Ik wilde eigenlijk gewoon mooie beelden maken en ik hoopte dat
de mensen dat ook als zodanig zouden ervaren. Sinds mijn interesse
in taalfilosofie is er veel veranderd: nu wil ik expliciet verleiden.'
'De retorica is door
Aristoteles ontwikkeld als een techniek ter aanvulling van de
al in hoog aanzien staande publieke redenaarskunst. Retorica heeft
te maken met logica, de kunst van het overtuigen met talige middelen,
met kunstgrepen. Ik ben gaan vermoeden dat de retorica op dezelfde
manier functioneert in de beeldende kunst. In ieder geval is die
hypothese de achtergrond voor mijn werk van de laatste twee jaar.

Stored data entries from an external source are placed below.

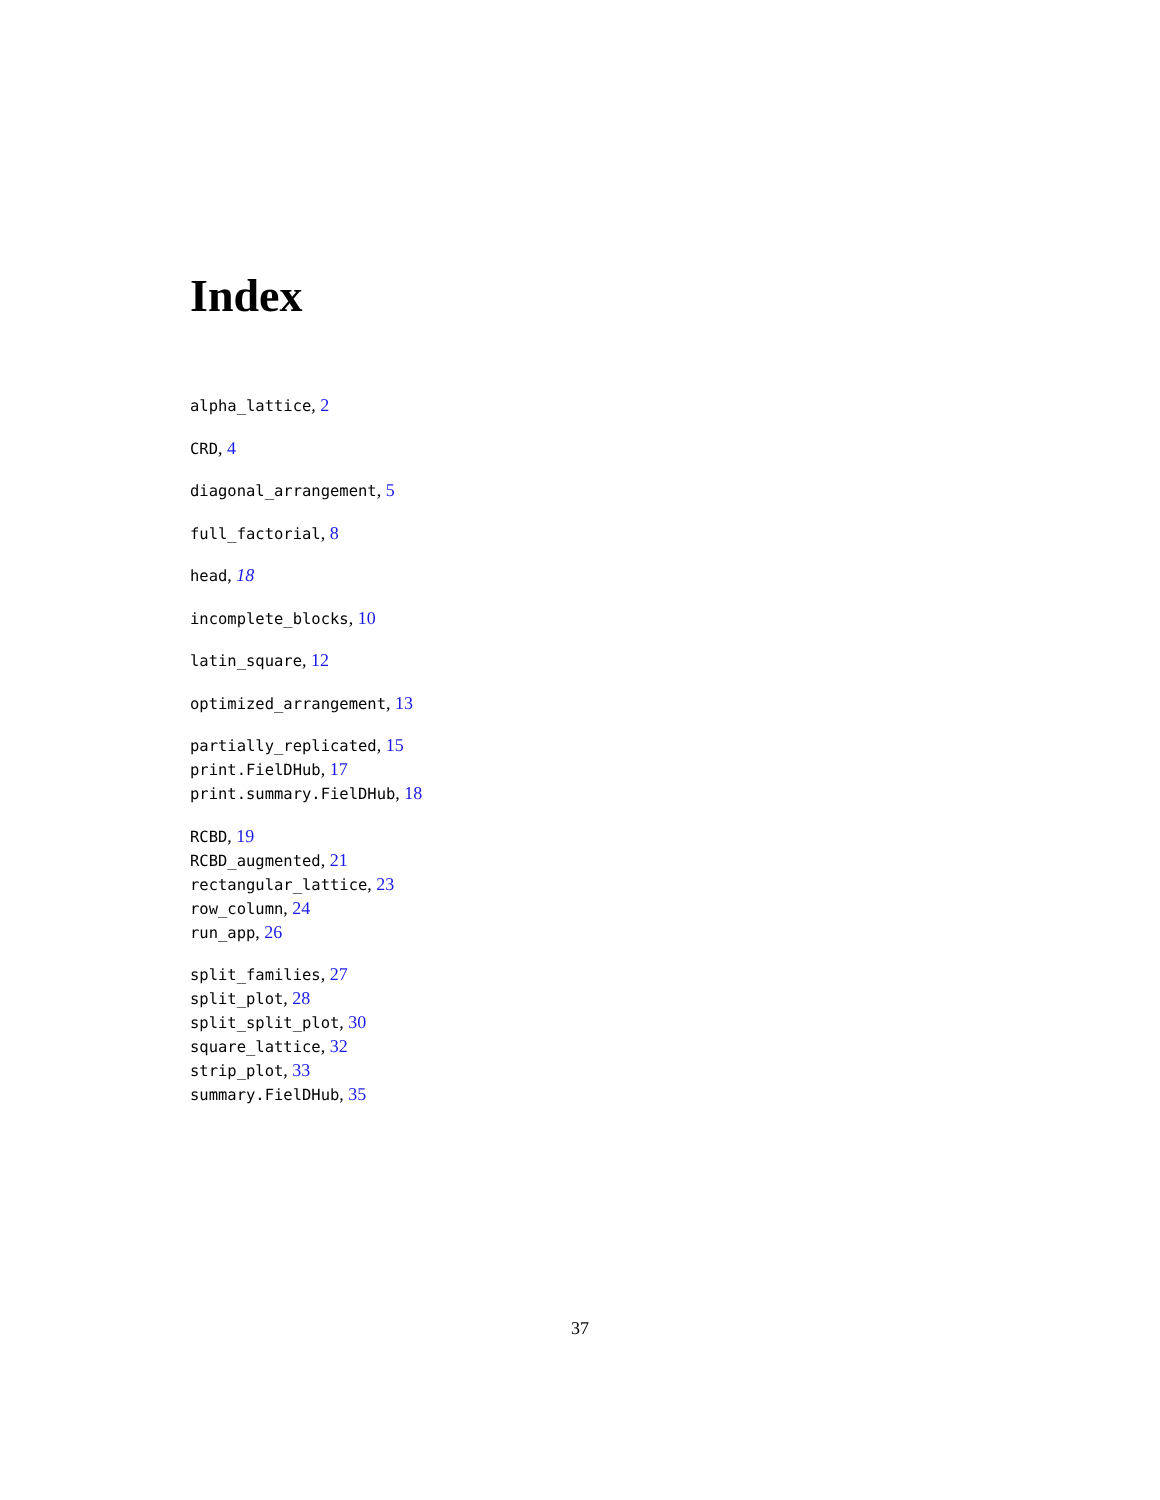Index
alpha_lattice, 2
CRD, 4
diagonal_arrangement, 5
full_factorial, 8
head, 18
incomplete_blocks, 10
latin_square, 12
optimized_arrangement, 13
partially_replicated, 15
print.FielDHub, 17
print.summary.FielDHub, 18
RCBD, 19
RCBD_augmented, 21
rectangular_lattice, 23
row_column, 24
run_app, 26
split_families, 27
split_plot, 28
split_split_plot, 30
square_lattice, 32
strip_plot, 33
summary.FielDHub, 35
37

Achterhalen hoe een tekst aan zijn betekenis komt, betekent niets
anders dan haar overredingsmomenten aanwijzen. Ik denk dat in
een schilderij of beeld dergelijke momenten evenzeer aanwijsbaar
zijn.'
'Alchemistische teksten
zitten vol verlangen naar rijkdom en eeuwig leven. Wat mij allereerst
raakte in de alchemie was, dat die teksten zijn gesteld in termen
van geboorte, vriendschap, huwelijk, lijden en dood. Proefnemingen
die zonder
uitzondering tot doel hadden uit onedele materialen goud te fabriceren,
de rijkdom en levenselixers te ontdekken die mensen onsterfelijk
zouden maken. De alchemie inspireerde mij tot de beelden Atalanta
Fugiens en De Alchimia (naar het boek van Michael Maier uit 1617).

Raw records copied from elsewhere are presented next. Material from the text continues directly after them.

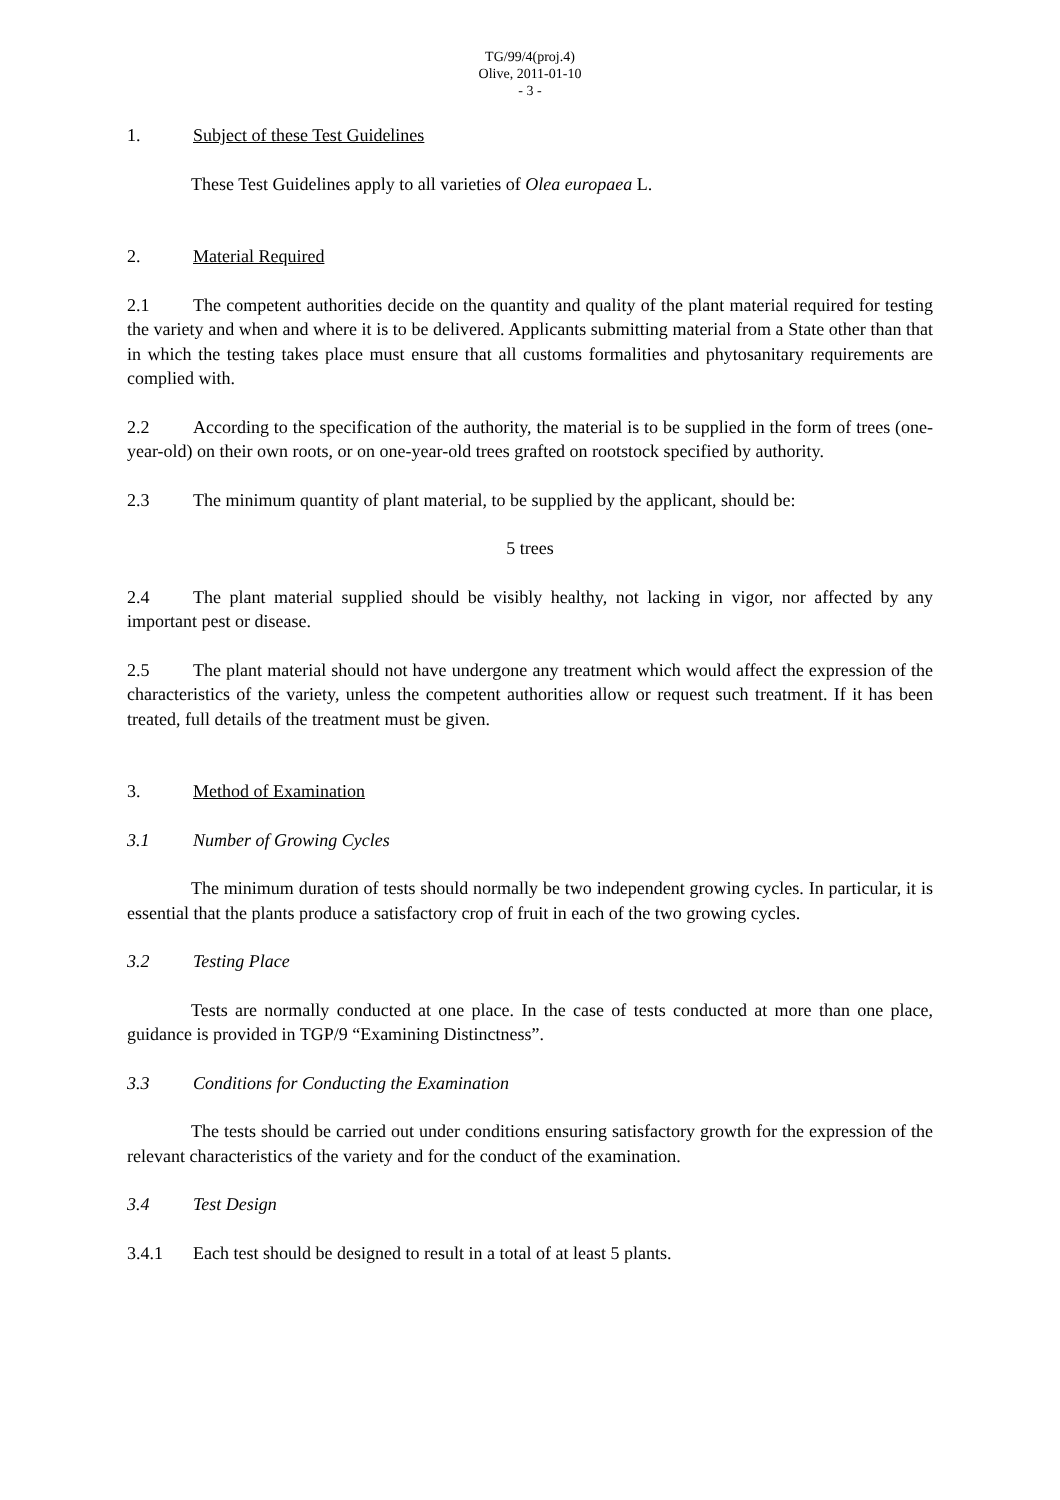TG/99/4(proj.4)
Olive, 2011-01-10
- 3 -
1. Subject of these Test Guidelines
These Test Guidelines apply to all varieties of Olea europaea L.
2. Material Required
2.1 The competent authorities decide on the quantity and quality of the plant material required for testing the variety and when and where it is to be delivered. Applicants submitting material from a State other than that in which the testing takes place must ensure that all customs formalities and phytosanitary requirements are complied with.
2.2 According to the specification of the authority, the material is to be supplied in the form of trees (one-year-old) on their own roots, or on one-year-old trees grafted on rootstock specified by authority.
2.3 The minimum quantity of plant material, to be supplied by the applicant, should be:
5 trees
2.4 The plant material supplied should be visibly healthy, not lacking in vigor, nor affected by any important pest or disease.
2.5 The plant material should not have undergone any treatment which would affect the expression of the characteristics of the variety, unless the competent authorities allow or request such treatment. If it has been treated, full details of the treatment must be given.
3. Method of Examination
3.1 Number of Growing Cycles
The minimum duration of tests should normally be two independent growing cycles. In particular, it is essential that the plants produce a satisfactory crop of fruit in each of the two growing cycles.
3.2 Testing Place
Tests are normally conducted at one place. In the case of tests conducted at more than one place, guidance is provided in TGP/9 “Examining Distinctness”.
3.3 Conditions for Conducting the Examination
The tests should be carried out under conditions ensuring satisfactory growth for the expression of the relevant characteristics of the variety and for the conduct of the examination.
3.4 Test Design
3.4.1 Each test should be designed to result in a total of at least 5 plants.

Het beeld Atalanta Fugiens gaat over het verlangen dat de alchemist
koestert, maar dat tegelijkertijd als een 'vluchtende vlinder'
aan zijn omhelzing probeert te ontsnappen. In dit beeld begon
ik voor het eerst lood toe te passen, zesponds bladlood. Er is
sprake van een hoofdvorm en een contravorm. De hoofdvorm is een
marmeren draperie in de vorm van een dubbelgeklapte 'acht'. Deze
marmeren vorm staat voor de alchemie zelf, het getal acht speelt
in de getalsmystiek (de
kabbala) een belangrijke rol. Het lood dat zich om en door
het marmer beweegt staat voor het verlangen onedel materiaal te
veranderen in goud. En wat nu voor mij een heel belangrijke associatie
is geworden: ik begon de overeenkomsten te zien tussen lood en
taal. Taal is ook een onedel, in het dagelijkse gebruik afgesleten
materiaal. Niettemin kan het zich laten verheffen tot een gedicht!

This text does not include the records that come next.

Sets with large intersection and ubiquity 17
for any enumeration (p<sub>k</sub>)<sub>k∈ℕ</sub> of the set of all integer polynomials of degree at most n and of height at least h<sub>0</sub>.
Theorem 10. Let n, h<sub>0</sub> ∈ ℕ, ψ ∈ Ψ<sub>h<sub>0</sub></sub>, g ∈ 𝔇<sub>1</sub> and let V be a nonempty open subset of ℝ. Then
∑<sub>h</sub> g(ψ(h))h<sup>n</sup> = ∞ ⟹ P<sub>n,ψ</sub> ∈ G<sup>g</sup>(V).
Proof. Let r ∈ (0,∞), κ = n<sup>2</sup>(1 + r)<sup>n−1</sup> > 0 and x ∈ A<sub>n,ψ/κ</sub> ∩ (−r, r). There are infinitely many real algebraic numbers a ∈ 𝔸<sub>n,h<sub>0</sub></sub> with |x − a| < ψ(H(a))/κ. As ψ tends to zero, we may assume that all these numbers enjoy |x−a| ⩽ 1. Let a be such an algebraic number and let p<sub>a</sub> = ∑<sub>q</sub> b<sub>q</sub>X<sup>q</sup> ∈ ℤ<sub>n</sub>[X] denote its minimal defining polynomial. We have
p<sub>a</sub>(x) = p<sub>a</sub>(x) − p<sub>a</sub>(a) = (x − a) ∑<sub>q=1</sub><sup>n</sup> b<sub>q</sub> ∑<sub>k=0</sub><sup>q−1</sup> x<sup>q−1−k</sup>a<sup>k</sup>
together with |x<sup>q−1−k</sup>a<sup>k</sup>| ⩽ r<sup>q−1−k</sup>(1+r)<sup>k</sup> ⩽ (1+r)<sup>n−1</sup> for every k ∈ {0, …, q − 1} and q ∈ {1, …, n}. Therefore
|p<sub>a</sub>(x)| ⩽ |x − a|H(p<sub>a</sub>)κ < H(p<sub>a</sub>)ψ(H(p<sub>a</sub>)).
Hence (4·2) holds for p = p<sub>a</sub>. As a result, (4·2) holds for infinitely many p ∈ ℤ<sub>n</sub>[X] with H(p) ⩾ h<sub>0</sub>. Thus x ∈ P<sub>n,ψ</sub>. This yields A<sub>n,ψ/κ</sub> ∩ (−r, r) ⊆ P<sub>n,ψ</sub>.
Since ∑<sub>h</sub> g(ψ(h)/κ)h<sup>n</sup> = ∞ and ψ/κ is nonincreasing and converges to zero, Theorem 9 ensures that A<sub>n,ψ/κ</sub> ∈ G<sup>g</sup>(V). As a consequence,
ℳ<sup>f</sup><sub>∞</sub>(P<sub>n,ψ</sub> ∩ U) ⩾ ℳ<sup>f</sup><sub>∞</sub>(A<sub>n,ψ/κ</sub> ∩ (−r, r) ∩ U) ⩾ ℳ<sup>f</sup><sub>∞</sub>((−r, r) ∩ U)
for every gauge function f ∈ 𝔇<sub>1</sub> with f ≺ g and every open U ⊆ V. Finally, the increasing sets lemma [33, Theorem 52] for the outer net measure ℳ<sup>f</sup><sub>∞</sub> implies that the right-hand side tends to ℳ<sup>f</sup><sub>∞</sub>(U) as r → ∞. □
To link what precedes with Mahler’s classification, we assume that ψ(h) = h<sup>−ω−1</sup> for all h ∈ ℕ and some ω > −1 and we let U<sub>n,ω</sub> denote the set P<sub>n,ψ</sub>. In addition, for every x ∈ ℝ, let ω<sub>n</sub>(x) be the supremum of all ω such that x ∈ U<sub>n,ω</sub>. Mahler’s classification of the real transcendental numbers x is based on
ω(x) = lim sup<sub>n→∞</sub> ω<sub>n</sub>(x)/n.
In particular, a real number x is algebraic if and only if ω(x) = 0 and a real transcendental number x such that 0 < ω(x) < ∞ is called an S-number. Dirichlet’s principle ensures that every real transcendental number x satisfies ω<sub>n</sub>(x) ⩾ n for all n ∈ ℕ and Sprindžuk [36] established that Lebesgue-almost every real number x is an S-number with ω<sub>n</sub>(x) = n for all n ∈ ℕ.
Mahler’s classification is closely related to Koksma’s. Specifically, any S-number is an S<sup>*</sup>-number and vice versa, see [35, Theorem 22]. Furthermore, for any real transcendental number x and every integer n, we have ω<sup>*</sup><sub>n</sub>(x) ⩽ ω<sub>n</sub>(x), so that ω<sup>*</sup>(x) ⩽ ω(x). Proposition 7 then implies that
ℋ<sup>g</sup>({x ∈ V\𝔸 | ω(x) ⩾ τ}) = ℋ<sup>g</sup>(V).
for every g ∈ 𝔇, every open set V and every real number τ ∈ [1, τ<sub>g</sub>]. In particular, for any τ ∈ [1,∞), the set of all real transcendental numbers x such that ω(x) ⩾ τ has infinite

Het beeld De Alchimia is opnieuw een marmeren draperie, die door
de 'Stand und Spielbein'-positie de impasse van de alchemie tot
uitdrukking brengt. Hier vormt het lood een omgording van de taille
en hangt vanaf de schouder in flarden omlaag. Het verlangen is
een last geworden, de taal is gerafeld en gescheurd.'
'Het boek Taal en
Verlangen van A. Mooy, trok mij aan vanwege zijn titel, die appelleerde
aan het lied van verlangen, dat mij in de alchemistische teksten
zo had geraakt. Het werd mijn eerste kennismaking met Lacan, die
een fundamentele rol toewijst aan de taal waarin de mens zijn
verlangens en verwachtingen formuleert. Ja, dat boek was voor
mij werkelijk een steen in de vijver, het spoorde me aan tot verder
lezen: Freud, De Saussure, Derrida, Lacan, momenteel Ricoeur,
straks Grouppe Mu uit Luik, maar dan gaat het wel over een leesproces
van jaren, hoor.'
'Onderschat niet de
ongelooflijke, dikwijls levenslange toewijding van zo'n alchemist
aan de dagdromen die hij bij zijn oventje koesterde. Wat daar
nu nog slechts van resteert is de tekst over dat verlangen. En
wat op het niveau van de tekst gold voor de alchemie, is evenzeer
geldig in ongeacht welke tekst, of die nu literatuur of wetenschap
betreft. In iedere tekst is de retorica werkzaam als overredings-
of overtuigingskracht. Als je verder gaat kijken - dat is wat
Derrida doet - dan gaat het allemaal over verlangen, het verlangen
naar die ene grote waarheid, naar iets dat de zin van het leven
kan benoemen. Het verlangen dat we in taal met woorden formuleren
en waarmee we een wereld scheppen'.
'De kunstcriticus
spreekt in vergelijkingen, in metaforen, om datgene wat hij ziet
voor zichzelf hanteerbaar en begrijpelijk te maken. Met taal legt
hij verbanden en vervolgens legt een ander daar ook weer verbanden
in - men wil duiden. Daarin zit het verlangen naar zingeving:
waartoe dient ons verblijf hier op aarde? Maar het beste voorbeeld
komt uit de reclame, bijvoorbeeld die van de Volkskrant. Je hebt
vast wel eens die doos met houtboren of die sleutelring gezien,
waaraan een kroontjespen is toegevoegd. Of die met die stekker,
waaruit kroontjespennen steken in plaats van plus- en minpolen.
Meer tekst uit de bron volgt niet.